2021 - RAPPORT - CRISE ÉCONOMIQUE MONDIALE : IMPLICATIONS ET PERSPECTIVES

Faik ÖZTRAK (Turquie)

21 octobre 2021

Ce rapport a été adopté par la commission de l'économie et de la sécurité à la session annuelle de l'Assemblée parlementaire de l'OTAN à Lisbonne.

 

Les conséquences à plus long terme de la pandémie de Covid-19 sur l’économie mondiale commencent à se préciser. Il est désormais établi que cette pandémie aura provoqué la plus forte baisse synchronisée du PIB mondial dans l’histoire moderne, même si les pouvoirs publics ont rapidement pris des mesures pour en atténuer les effets grâce aux enseignements tirés de la crise financière mondiale de 2009. Lors de cette crise, les gouvernements ont en effet adopté beaucoup plus rapidement des programmes de relance pour tenter de neutraliser les facteurs de récession. L’Union européenne a par exemple facilité l’émission de dette mutualisée et réuni des conditions favorables à une riposte budgétaire forte à la crise. Quant aux États-Unis, ils ont dépensé sans compter pour soutenir la demande, protéger l’emploi et préserver le revenu des ménages. Ces dépenses publiques massives ont toutefois conduit à des niveaux extraordinaires de dette, favorisant une forte inflation. Les prix ont effectivement commencé à augmenter et les taux d’intérêt pourraient leur emboîter le pas. Cela aurait de grave pour les pays en développement lourdement endettés. En outre, il reste à déterminer avec plus de précision comment cette dette colossale finira par être financée. Il s’agit là un défi de taille que les gouvernements ont à relever à moyen et long terme alors qu’ils sont déjà très éprouvés. 

Un aspect de la concurrence entre régimes, qui a une forte dimension stratégique, est apparu au grand jour durant cette crise. Des pouvoirs autoritaires se sont servis de la pandémie pour jeter le discrédit sur les régimes démocratiques. La Chine, a par exemple inscrit la lutte contre la pandémie de Covid-19 dans un récit national plus vaste qui honore son « essor pacifique » et la supériorité de son régime. Le pays a cherché à exploiter sa contribution à la lutte mondiale contre la Covid-19 à des fins diplomatiques et dans ses campagnes de relations publiques. Les pays qui ont réussi à endiguer la maladie ont également réussi à maintenir tant bien que mal leur économie à flot, ce qui leur a assurément donné un certain avantage stratégique.  Par ailleurs, la capacité de vacciner rapidement les populations et d'aider les autres pays à le faire s’est transformée en une sorte de monnaie diplomatique. Quant aux dirigeants qui n’ont pas pris le virus au sérieux, ils ont tous appris à leurs dépens que les maladies ne se pliaient pas aux diktats politiques. 
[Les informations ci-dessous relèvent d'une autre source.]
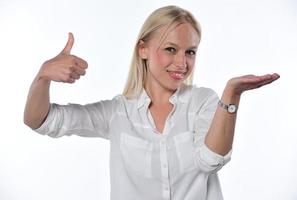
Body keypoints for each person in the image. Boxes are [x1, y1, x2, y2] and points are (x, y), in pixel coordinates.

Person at [23, 5, 280, 200]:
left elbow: (210, 160)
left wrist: (231, 96)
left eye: (190, 51)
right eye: (171, 49)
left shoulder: (204, 101)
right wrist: (43, 76)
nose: (182, 63)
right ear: (143, 49)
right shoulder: (118, 113)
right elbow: (40, 121)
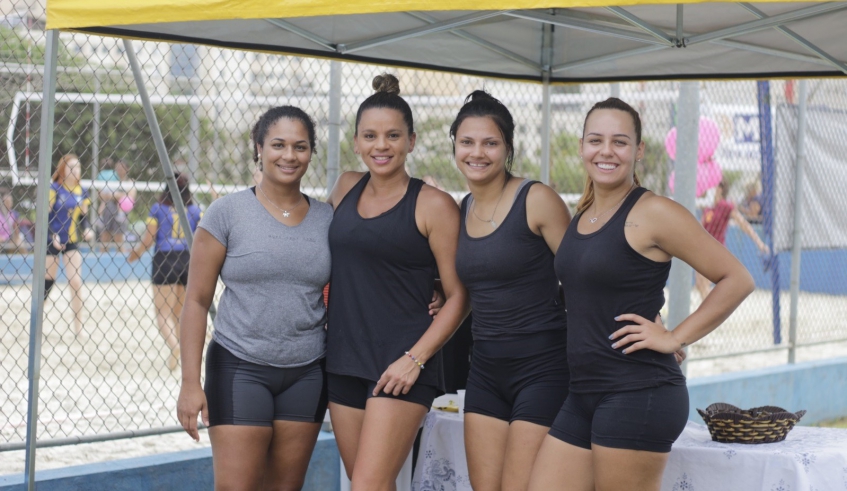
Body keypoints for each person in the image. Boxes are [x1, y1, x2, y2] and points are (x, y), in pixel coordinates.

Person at [528, 98, 755, 491]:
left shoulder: (654, 212)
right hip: (583, 392)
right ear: (582, 146)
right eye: (596, 140)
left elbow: (736, 278)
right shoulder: (584, 213)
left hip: (637, 391)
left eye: (619, 142)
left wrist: (674, 336)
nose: (606, 151)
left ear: (639, 150)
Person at [177, 106, 333, 491]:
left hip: (309, 371)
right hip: (239, 365)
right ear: (259, 148)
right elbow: (196, 301)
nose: (289, 155)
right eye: (278, 145)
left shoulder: (328, 218)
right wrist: (189, 383)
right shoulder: (226, 213)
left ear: (311, 152)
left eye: (300, 146)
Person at [325, 73, 468, 491]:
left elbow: (461, 295)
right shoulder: (345, 187)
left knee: (367, 485)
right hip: (345, 356)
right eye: (370, 136)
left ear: (412, 140)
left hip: (402, 362)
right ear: (355, 142)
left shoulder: (433, 204)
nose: (381, 146)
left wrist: (416, 359)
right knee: (371, 483)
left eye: (392, 135)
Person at [450, 90, 572, 491]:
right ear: (454, 144)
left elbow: (584, 276)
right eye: (467, 142)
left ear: (507, 148)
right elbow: (475, 285)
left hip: (541, 367)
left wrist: (652, 320)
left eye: (490, 142)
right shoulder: (462, 207)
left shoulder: (536, 199)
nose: (477, 153)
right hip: (484, 368)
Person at [128, 172, 201, 370]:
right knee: (179, 312)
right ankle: (181, 353)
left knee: (162, 312)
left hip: (165, 259)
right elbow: (201, 237)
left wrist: (135, 254)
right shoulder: (195, 211)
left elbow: (149, 238)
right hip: (187, 259)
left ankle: (174, 346)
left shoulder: (158, 209)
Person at [696, 180, 769, 300]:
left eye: (712, 186)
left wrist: (759, 243)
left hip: (716, 249)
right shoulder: (709, 207)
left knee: (704, 284)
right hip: (704, 249)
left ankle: (712, 313)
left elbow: (743, 224)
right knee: (701, 285)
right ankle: (712, 312)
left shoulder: (726, 206)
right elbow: (700, 227)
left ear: (720, 189)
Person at [45, 154, 93, 335]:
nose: (76, 170)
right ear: (63, 169)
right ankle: (38, 319)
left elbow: (83, 217)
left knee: (75, 282)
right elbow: (46, 215)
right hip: (52, 239)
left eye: (78, 167)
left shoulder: (82, 190)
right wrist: (52, 235)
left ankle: (78, 327)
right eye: (71, 167)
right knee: (48, 282)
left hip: (71, 240)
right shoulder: (54, 188)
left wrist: (87, 229)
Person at [97, 158, 135, 252]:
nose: (119, 169)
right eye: (117, 167)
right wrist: (117, 195)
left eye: (121, 167)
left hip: (121, 211)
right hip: (108, 209)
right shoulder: (111, 180)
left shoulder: (130, 182)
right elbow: (101, 195)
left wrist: (113, 195)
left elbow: (130, 196)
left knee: (119, 238)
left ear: (127, 169)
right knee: (105, 236)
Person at [0, 188, 23, 252]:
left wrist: (17, 238)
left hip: (10, 239)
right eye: (7, 202)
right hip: (1, 239)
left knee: (20, 244)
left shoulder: (13, 214)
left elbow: (16, 230)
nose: (9, 204)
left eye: (10, 202)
Le monde semble prêt à renouer avec la croissance en 2021,bien que sur une trajectoire plus faible que celle envisagé avant la crise. Plusieurs obstacles pourraient empêcher l’économie mondiale de recouvrer pleinement la santé, notamment les problèmes de production et de distribution des vaccins, l’opposition à la vaccination dans l’opinion, l’apparition de souches résistantes du virus et la recrudescence des infections. Les défauts de paiement de la dette, précipités par la hausse des taux d’intérêt pourraient semer sur les places financières une panique qui se répandrait comme une traînée de poudre en raison des charges de la dette que les gouvernements ont assumées. Des économies paralysées par la récession ont dû composer avec des recettes fiscales en chute libre et de nouveaux impératifs d’emprunt. Côté positif, une forte accélération des campagnes de vaccination permettrait de progresser plus rapidement sur la voie de l’immunité collective, de regagner la confiance des investisseurs et des consommateurs, de concrétiser la demande latente et, donc, de forcer la relance grâce à la demande. Les pays en développement doivent toutefois avoir accès aux vaccins pour que cet optimisme reste de mise. S’ils restent peu élevés, les taux d’intérêt et d’inflation pourraient prolonger l’état de grâce qui permet aux gouvernements de poursuivre leur politique monétaire et budgétaire à l’appui de leur économie pendant le processus de relance. Certains signes donnent cependant à penser que cet état de grâce ne durera pas aussi longtemps qu’initialement prévu.